● WORK REQUEST
Show each line of the records below that contains the string "largest". Letter case must match.

● DATA FOR PROCESSING
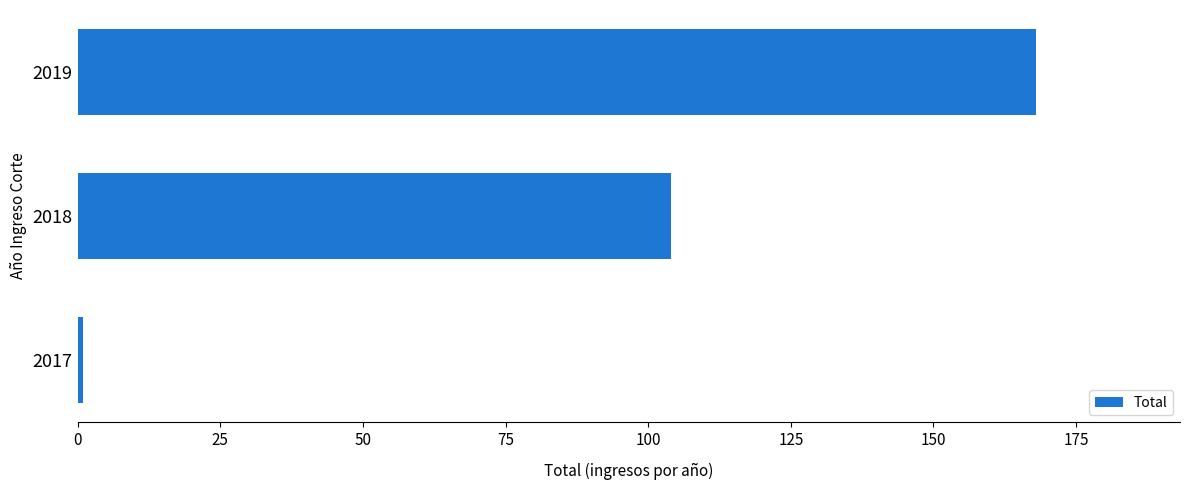

Is it true that the value at 2019 is 168?

True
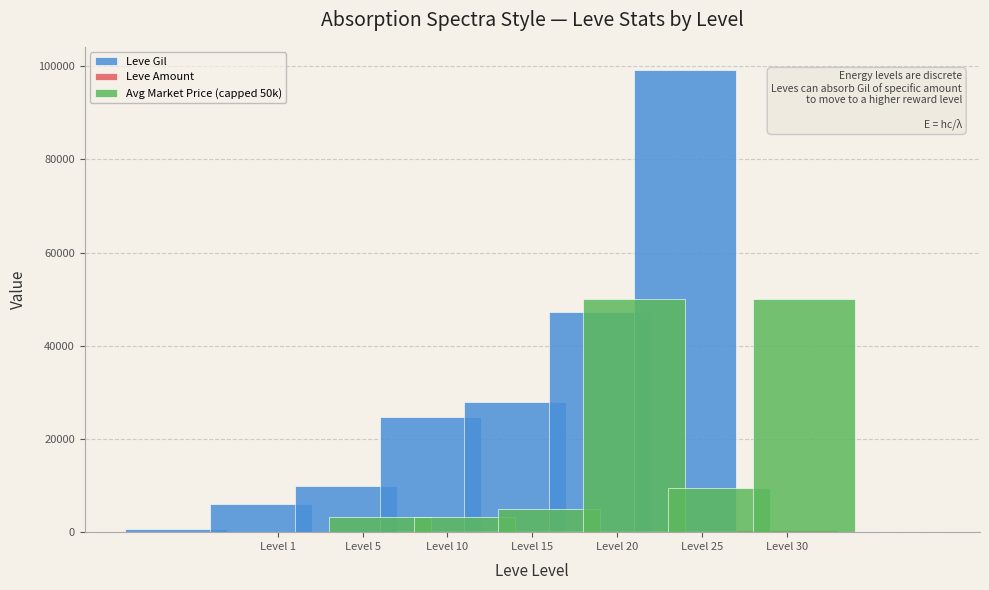

At which category does the chart reach its minimum across all series?

Level 30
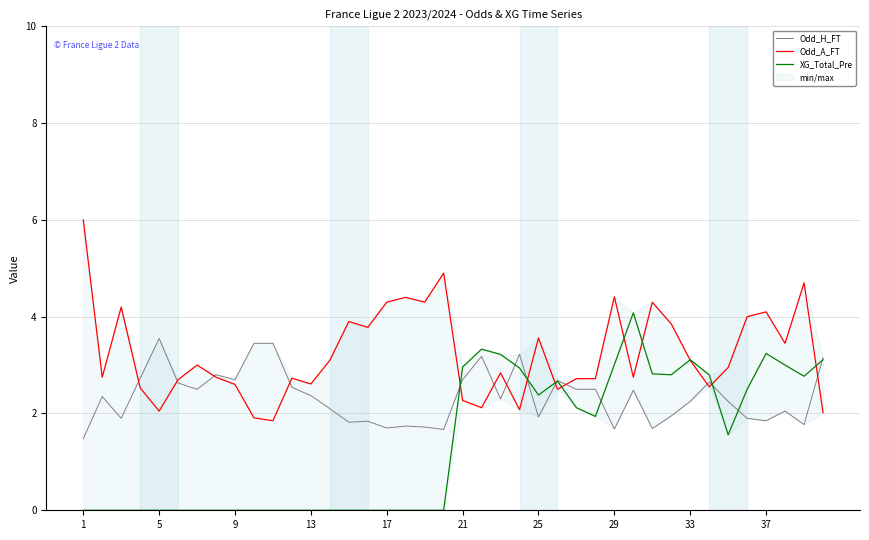

What is the difference between the maximum and second lowest values in the XG_Total_Pre series?

4.1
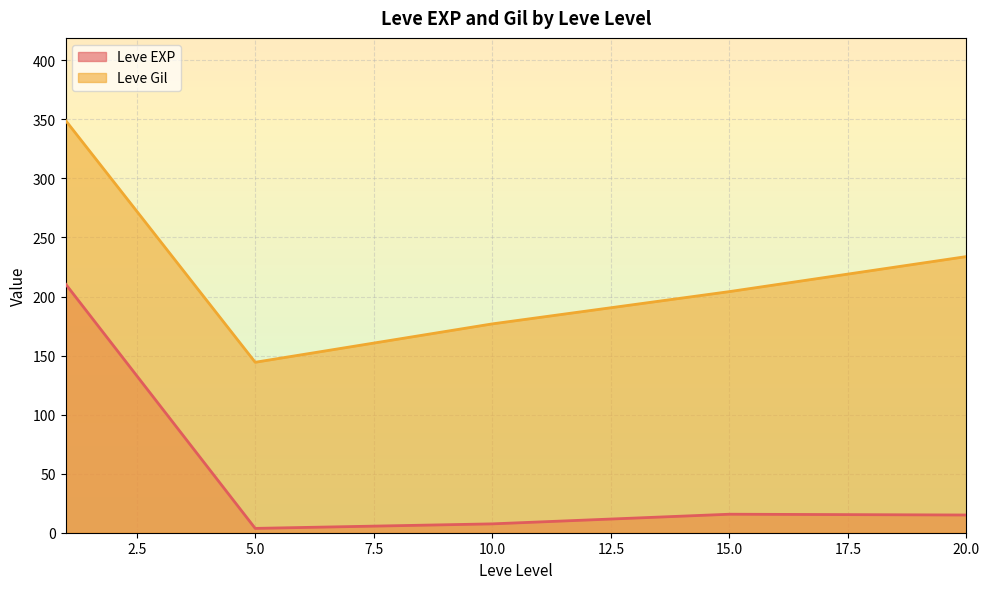

Which series has the largest range (max minus min)?

Leve EXP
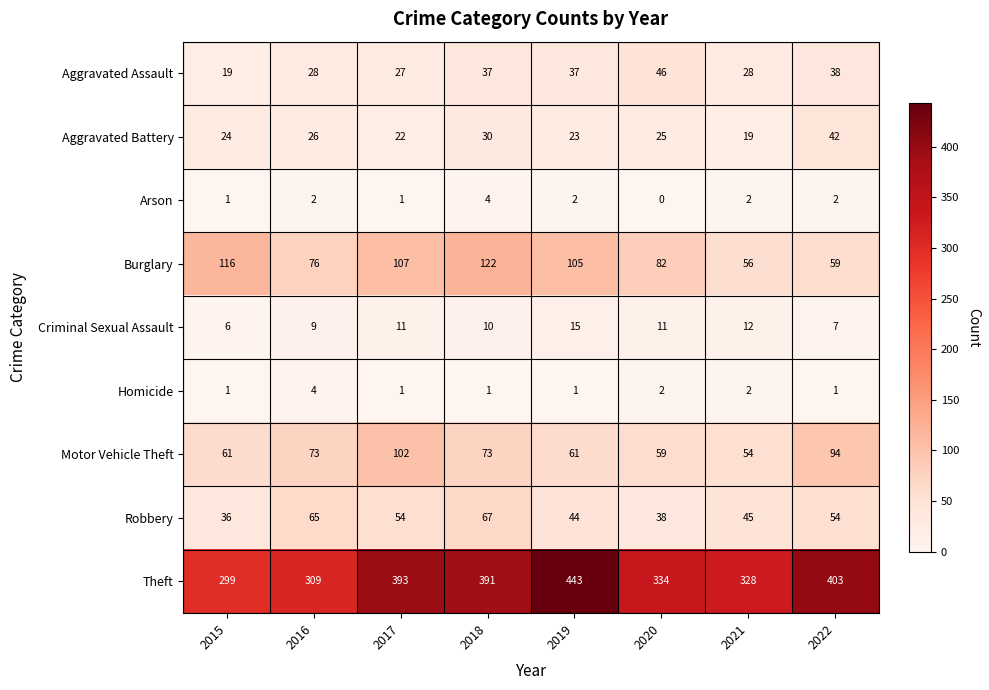

What is the average value of the Motor Vehicle Theft series?

72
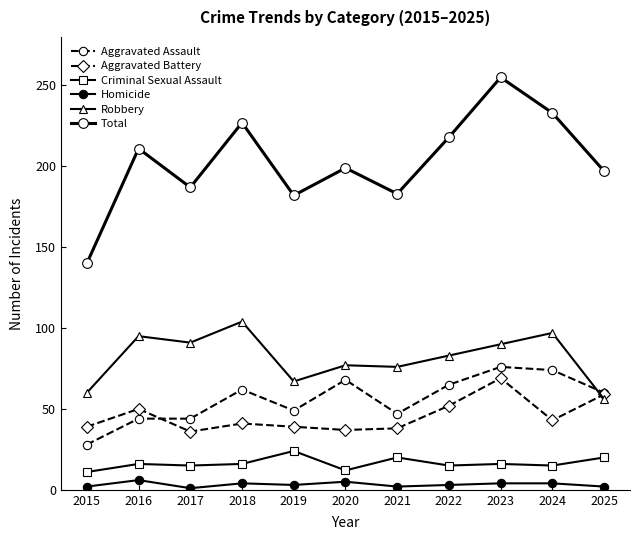

At which category does Aggravated Battery reach its first local valley?

2017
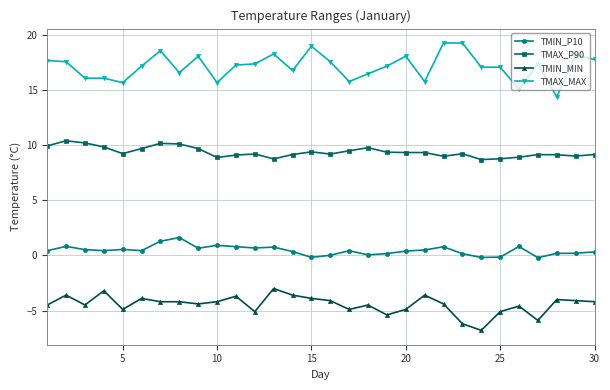

True or false: TMAX_P90 has more than 0 points higher than both neighbors.

True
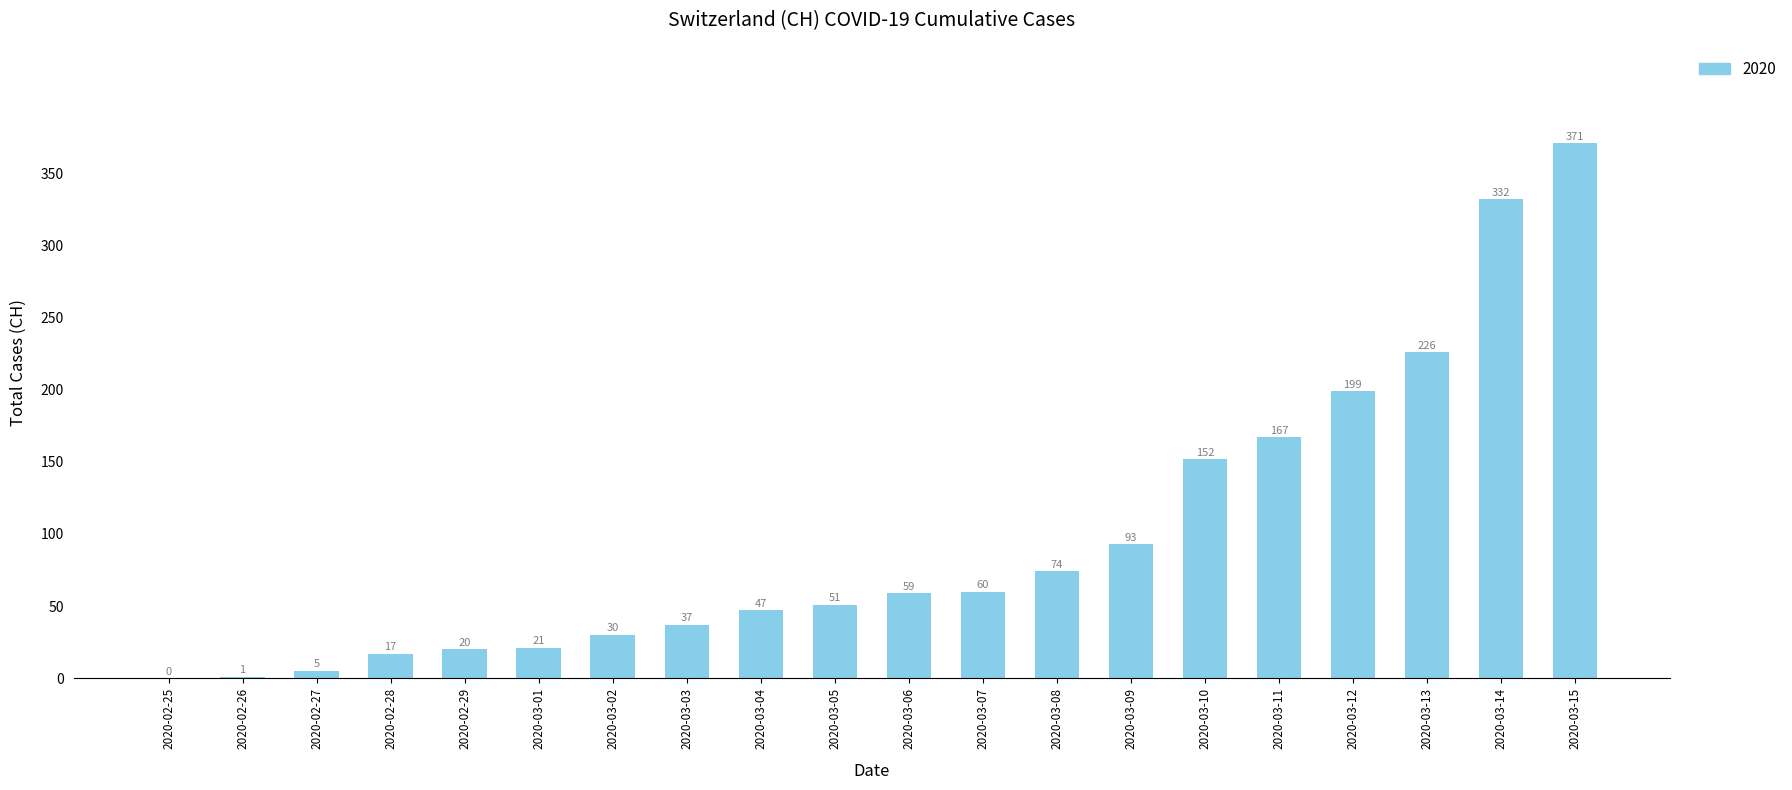

How many values are above zero?

19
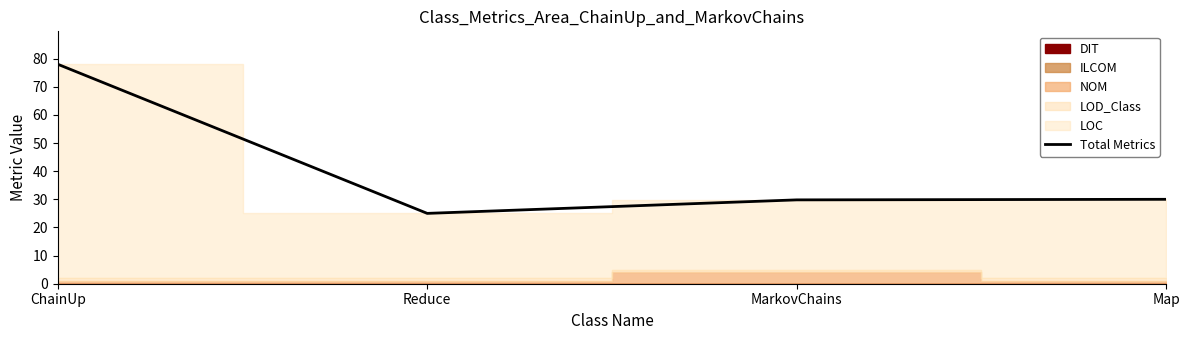

Is it true that the value at ChainUp is 132.0?

False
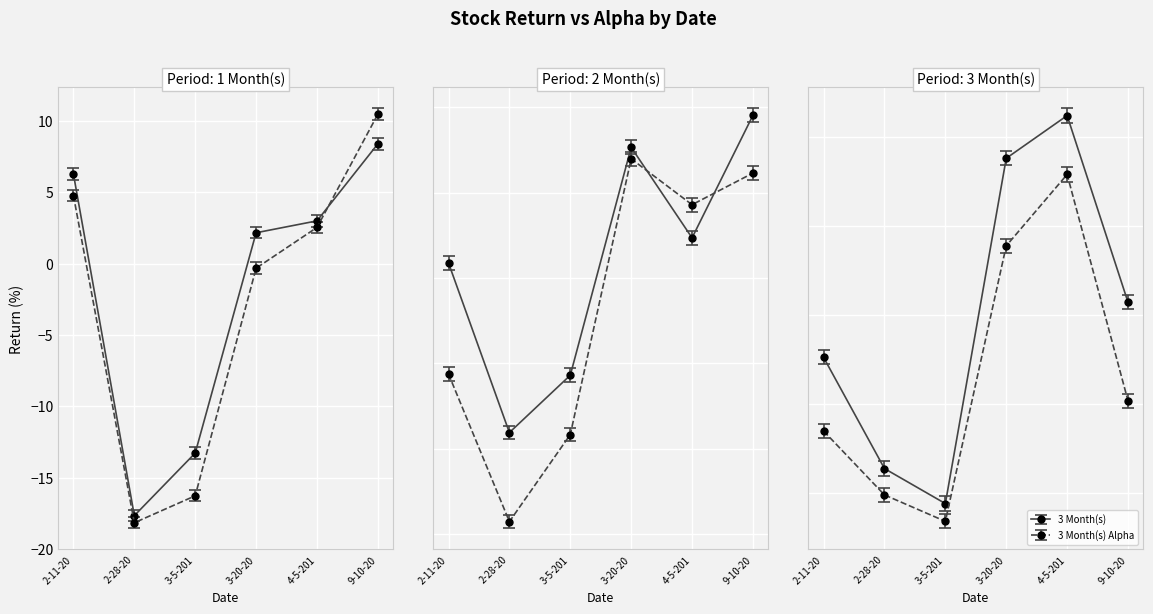

What is the sum of all 3 Month(s) Alpha values?

-51.1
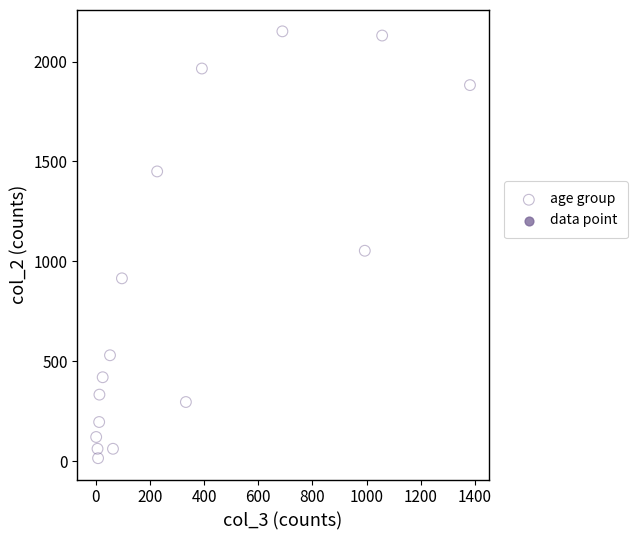

What is the range of X values (max minus min)?

1379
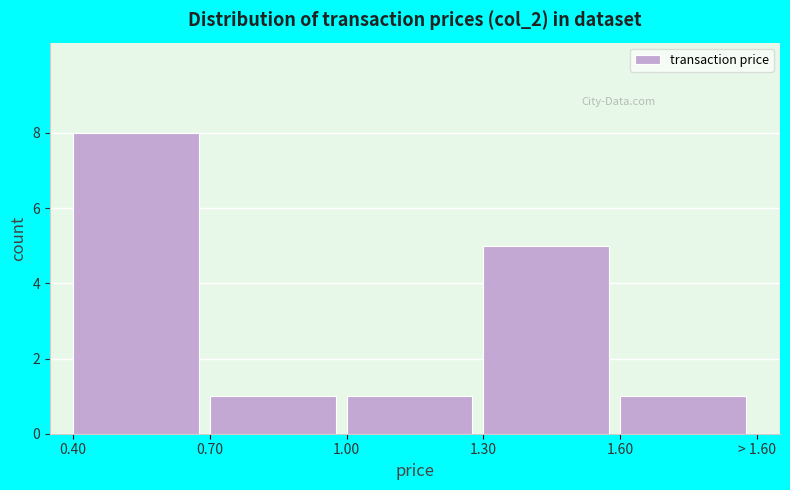

Reading right to left, transcribe all the data shown in this chart.

1	5	1	1	8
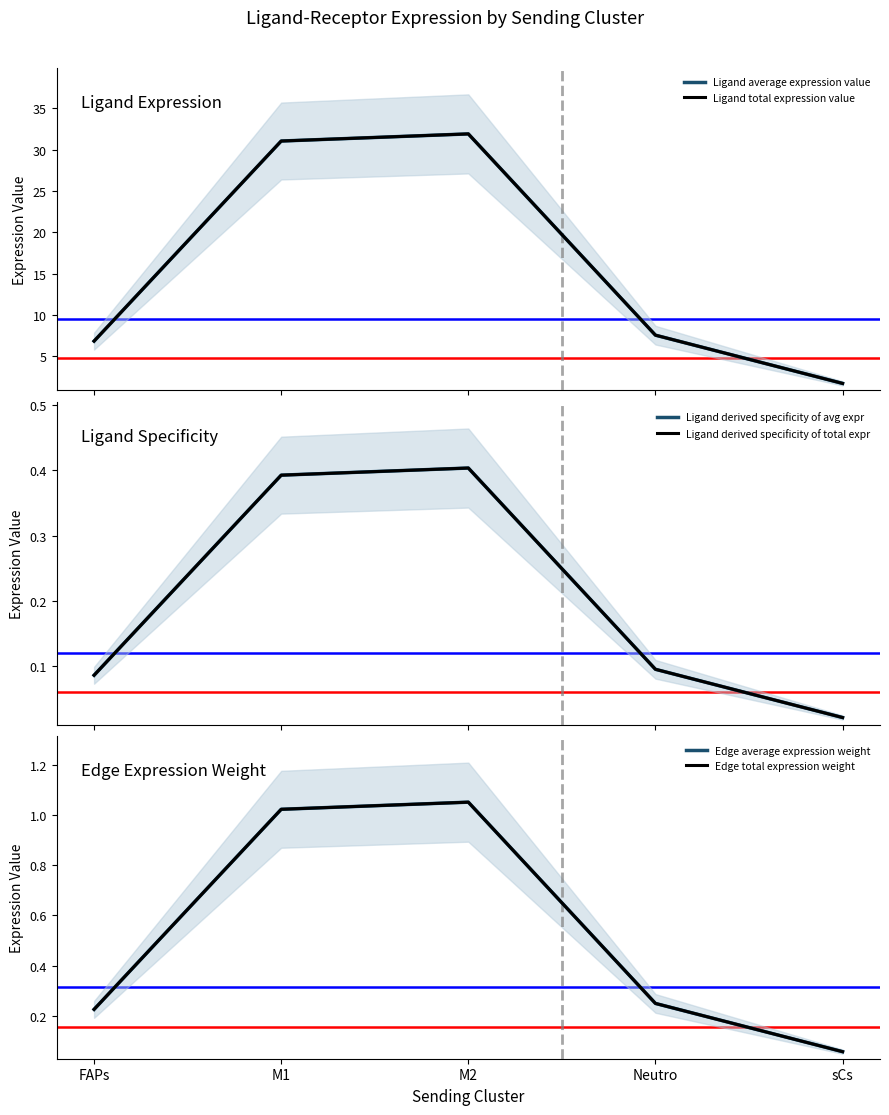

At FAPs, list the series in order from smallest to largest.

Ligand derived specificity of avg expr, Ligand derived specificity of total expr, Edge average expression weight, Edge total expression weight, Ligand average expression value, Ligand total expression value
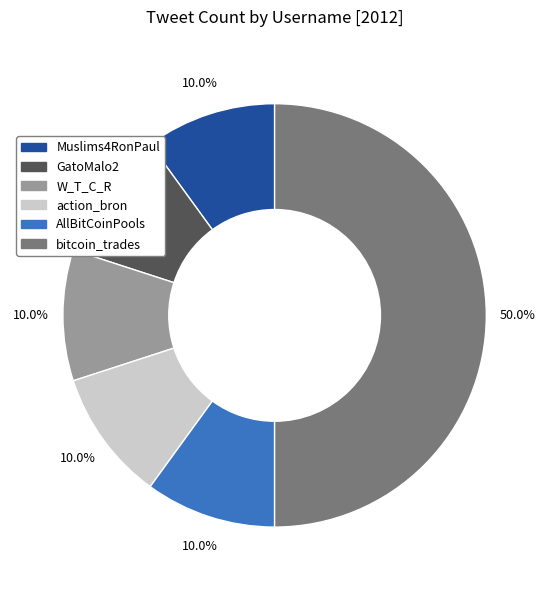

True or false: W_T_C_R accounts for 10% of the total.

True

● THE ANSWER
Which series has the largest range (max minus min)?
At FAPs, list the series in order from smallest to largest.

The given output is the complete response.